Option 3: Custom Resource Utilizing AWS CloudFormation Macros
Overview
- Estimated reading time: 15 minutes
- Time to complete: ~ 20 minutes
- Learning level: Advanced (300)
- AWS Services: AWS CloudFormation, AWS SAM, AWS Lambda, Amazon Elastic Compute Cloud (Amazon EC2)
- Software Tools: AWS CLI version 2, Linux, macOS, or Windows Subsystem for Linux
In part 1, we addressed the request from GitHub issue 157 regarding how to retrieve the Amazon EC2 security group name using the cfn-response module. In this post, we will utilize macros to obtain the same security group name. At the time of writing, there are approximately 70 similar issues on our public coverage roadmap, which have garnered over 168 reactions from the community.

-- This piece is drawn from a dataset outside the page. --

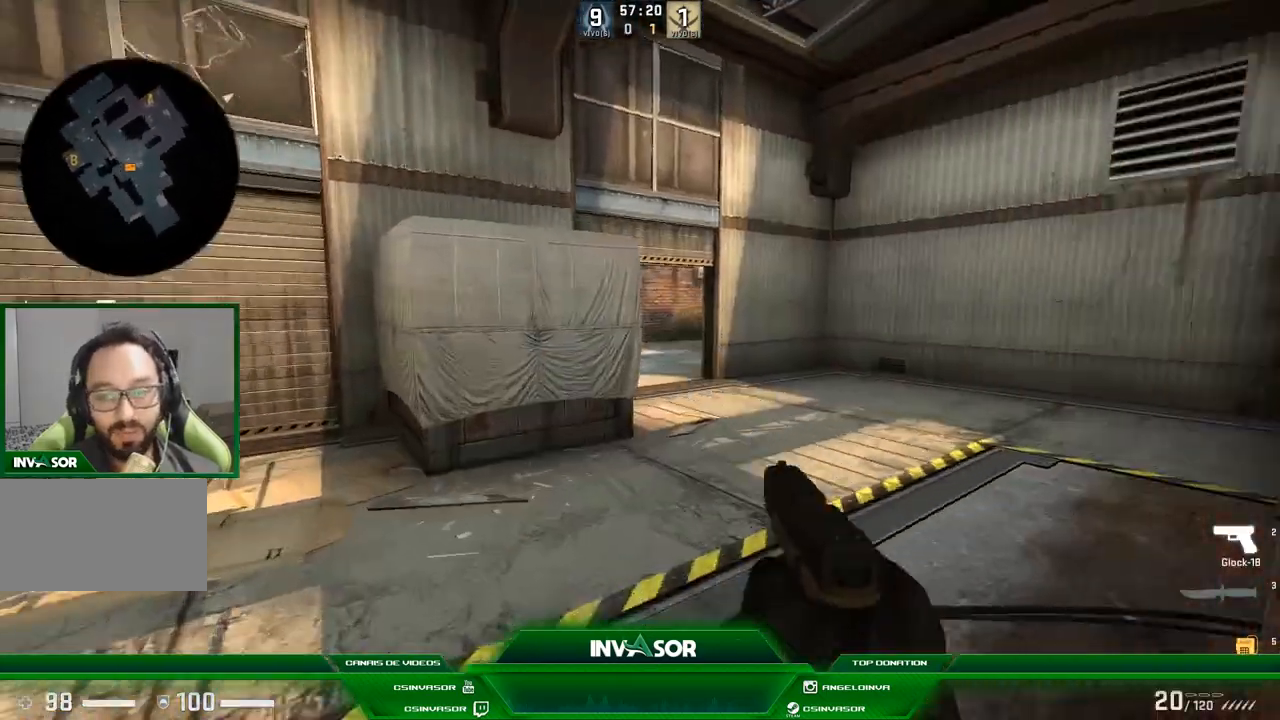
{"keys": [], "mouse": [], "events": [[34, "w", "up"]]}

Macros are AWS Lambda-backed functions registered in AWS CloudFormation, allowing for code transformations, such as string manipulation, find and replace, loops, or other substitutions. These macros are activated using the Transform keyword in your template. Once the template is uploaded to AWS CloudFormation and the parser encounters the Transform keyword, the AWS Lambda function executing your transformation logic is triggered. The macro processes occur post-template submission but before the CREATE, UPDATE, and DELETE stack operations commence.

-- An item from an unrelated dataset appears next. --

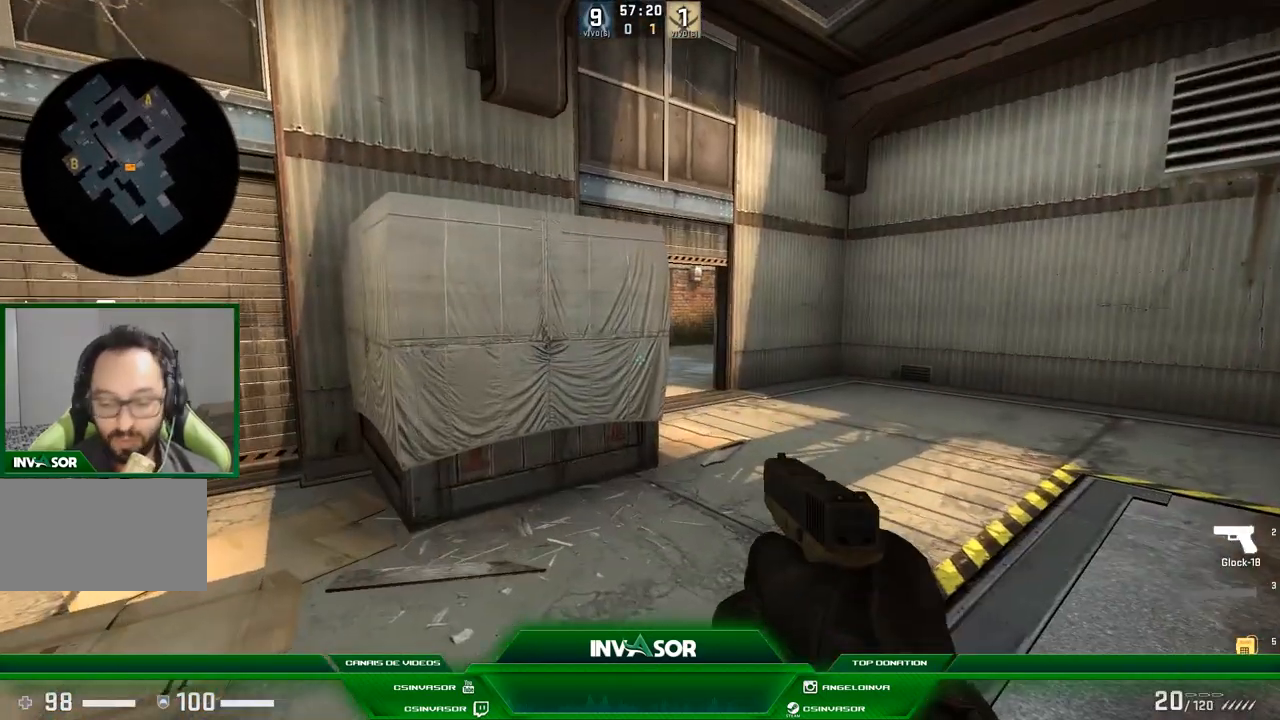
{"keys": ["s"], "mouse": [], "events": [[167, "s", "down"]]}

Once deployed, template users remain focused on the core logic without being distracted by the macro code, offering the same flexibility in adding custom logic as before while abstracting the intricate details. Unlike other templating languages such as Jinja, macros are integrated into the AWS CloudFormation backend. You can utilize any programming language supported by Lambda functions, including those enabled by Lambda layers.

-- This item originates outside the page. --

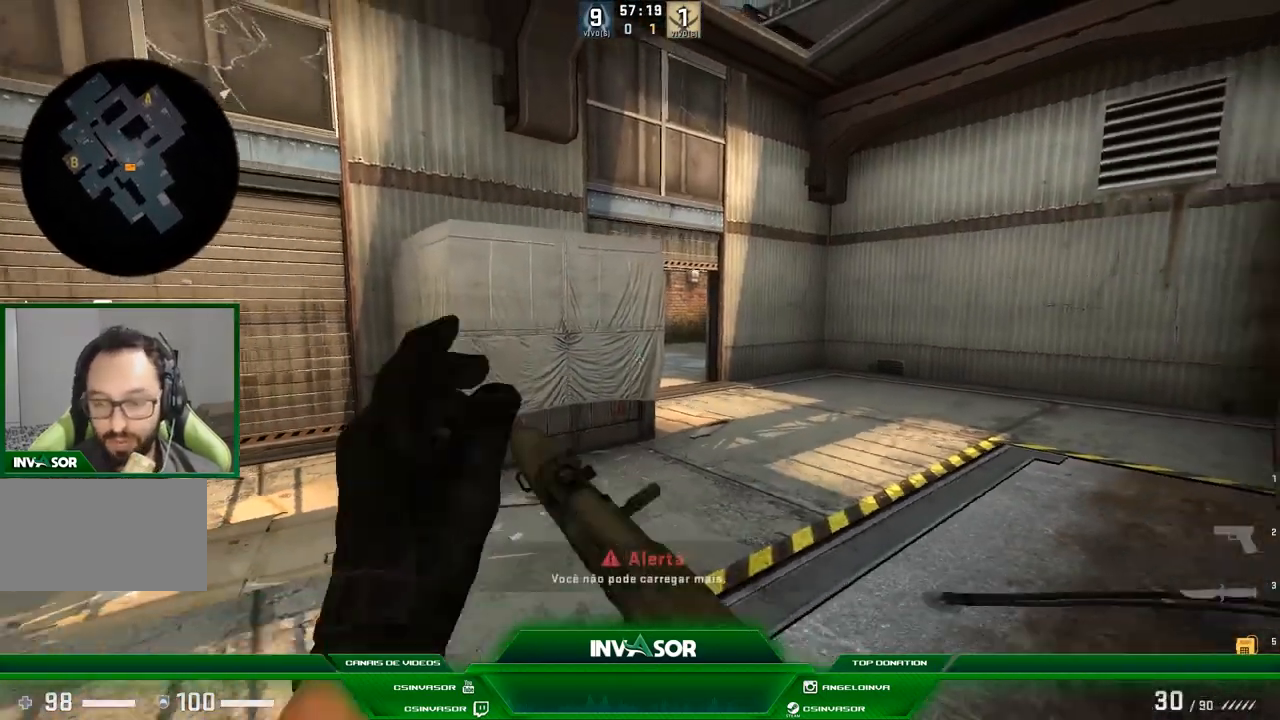
{"keys": ["w"], "mouse": [], "events": [[33, "s", "up"], [133, "w", "down"]]}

We create AWS CloudFormation templates to define the macro and its Python code. Since we are using AWS SAM, the code and templates must be organized in a specific manner. Here’s the directory structure we will establish:
$ tree option3
option3
├── cfn-ec2-custom-resource.yml
├── cfn-macro.yml
└── lambda_cr_function
├── crhelper
├── crhelper-2.0.6.dist-info
├── tests
├── macro.py
└── resource.py
Let’s review how macros are incorporated into templates. Pay close attention to the sample template below, as it suggests how we will retrieve the missing attribute:
cfn-ec2-custom-resource.yml
AWSTemplateFormatVersion: '2010-09-09'
Transform: SGMacro
Parameters:
vpcID:
Type: AWS::EC2::VPC::Id
Description: Enter VPC Id
Resources:
CfnEC2SecurityGroup:
Type: 'AWS::EC2::SecurityGroup'
Properties:
GroupDescription: CFN2 Security Group Description
VpcId: !Ref vpcID
CustomSecurityGroupNameMacro:
Type: SGMacro
Properties:
RefId: !Ref 'CfnEC2SecurityGroup'
Outputs:
SecurityGroupID:
Description: Security Group ID
Value: !Ref CfnEC2SecurityGroup
SecurityGroupName:
Description: Security Group Name from Macro
Value: !GetAtt 'CustomSecurityGroupNameMacro.SecurityGroup-Name'
Template Explanation
We utilize the Transform keyword to indicate to AWS CloudFormation that we are using a macro named SGMacro. This keyword is positioned at the same global level as the Parameters, Resources, and Outputs keywords. The Parameters section captures the VPC ID, allowing for template reusability. Within the Resources section, we create an AWS::EC2::SecurityGroup in the specified VPC.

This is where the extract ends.